Wednesday, November 11, 2020

Infinite Hope: A Black Artist's Journey from World War II to Peace, by Ashley Bryan


It wasn’t until forty years after the end of World War II that artist and poet Ashley Bryan began to share his experience serving with the 502nd Port Battalion, one of four Black units of Company C in the United States Army. He was drafted at the age of nineteen, in the spring of 1943 while a student at Cooper Union in New York City. Bryan had arrived at this fine arts school through the unwavering encouragement of his parents and teachers—and the blind scholarship test that judged artistry alone, not race or ethnicity. Bryan’s tour of duty in the Army began with basic training in Massachusetts; in simulated drills, he received an unsettling first glimpse of what wartime—and serving in a segregated army—meant. He discovered that his passion for observing and recording what he saw and felt could sustain him through the horrific realities of the next three years. He kept numerous sketches in his knapsack and penned letters to loved ones. “I had to draw. It was the only way to keep my humanity.” In Infinite Hope: A Black Artist’s Journey from World War II to Peace, Bryan's recollections are conveyed through drawings and personal notes as well as documentary photos—vividly personal and universal at the same time. To readers for whom soldiering is unfamiliar, this beautifully-realized memoir offers penetrating insights to war tempered by the instincts of a resolutely generous man who shared his energy, perseverence and art with those around him. Decades later, in the 1980s, Ashley Bryan uncovered sketches of his time in foxholes on Normandy Beach at the end of days spent unloading cargo ships, guarding German prisoners of war, viewing the destruction of cities in France and Belgium, obtaining berths for the men in his detail to head home to the States. Yet more recently, in his home on an island off the coast of Maine with his garden, easel, hand-crafted puppets and sea-glass windows nearby, he returned to those drawings, bringing color and rhythm to the dark experience of war. Ages 10-15; Atheneum / Caitlyn Dlouhy Books, 2019.

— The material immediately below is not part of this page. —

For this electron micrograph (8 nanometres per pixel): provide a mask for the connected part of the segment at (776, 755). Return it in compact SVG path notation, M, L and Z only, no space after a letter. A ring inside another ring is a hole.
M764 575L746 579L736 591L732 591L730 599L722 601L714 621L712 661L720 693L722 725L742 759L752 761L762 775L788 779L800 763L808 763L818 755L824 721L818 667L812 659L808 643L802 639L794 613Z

Ashley Bryan has received numerous awards for his expressive and celebratory picture books for young people, many of which reflect African American culture. Readers can learn more about Mr. Bryan by visiting the Ashley Bryan Center at https://ashleybryancenter.org. 

Tuesday, November 3, 2020

Marching for Freedom: Walk Together Children and Don't You Grow Weary, by Elizabeth Partridge



Marching for Freedom: Walk Together Children and Don’t You Grow Weary, by Elizabeth Partridge, focuses on the role of young people in the 1965 Selma to Montgomery marches advocating for the right to vote for African-American citizens. It was a difficult time in Selma and throughout the South; Jim Crow laws stood in the way of many people’s civil rights. In 1963, ten-year-old Joanne Blackmon accompanied her grandmother, who intended to register to vote, to the county courthouse. They were denied admittance and subsequently arrested, the first of numerous times over the following two years. Protests crystallized in the spring of 1965. The constancy of the community in protesting, the brutal events at the Edmund Pettus Bridge, and the participation of Martin Luther King Jr., John Lewis and thousands of others led to President Lyndon Johnson signing the Voting Rights Act into law on August 6, 1965. Documentary photos and electrifying essays bring mature readers directly into this time in history. Ages 10-15. 

Viking Books for Young Readers / Penguin Random House, 2009.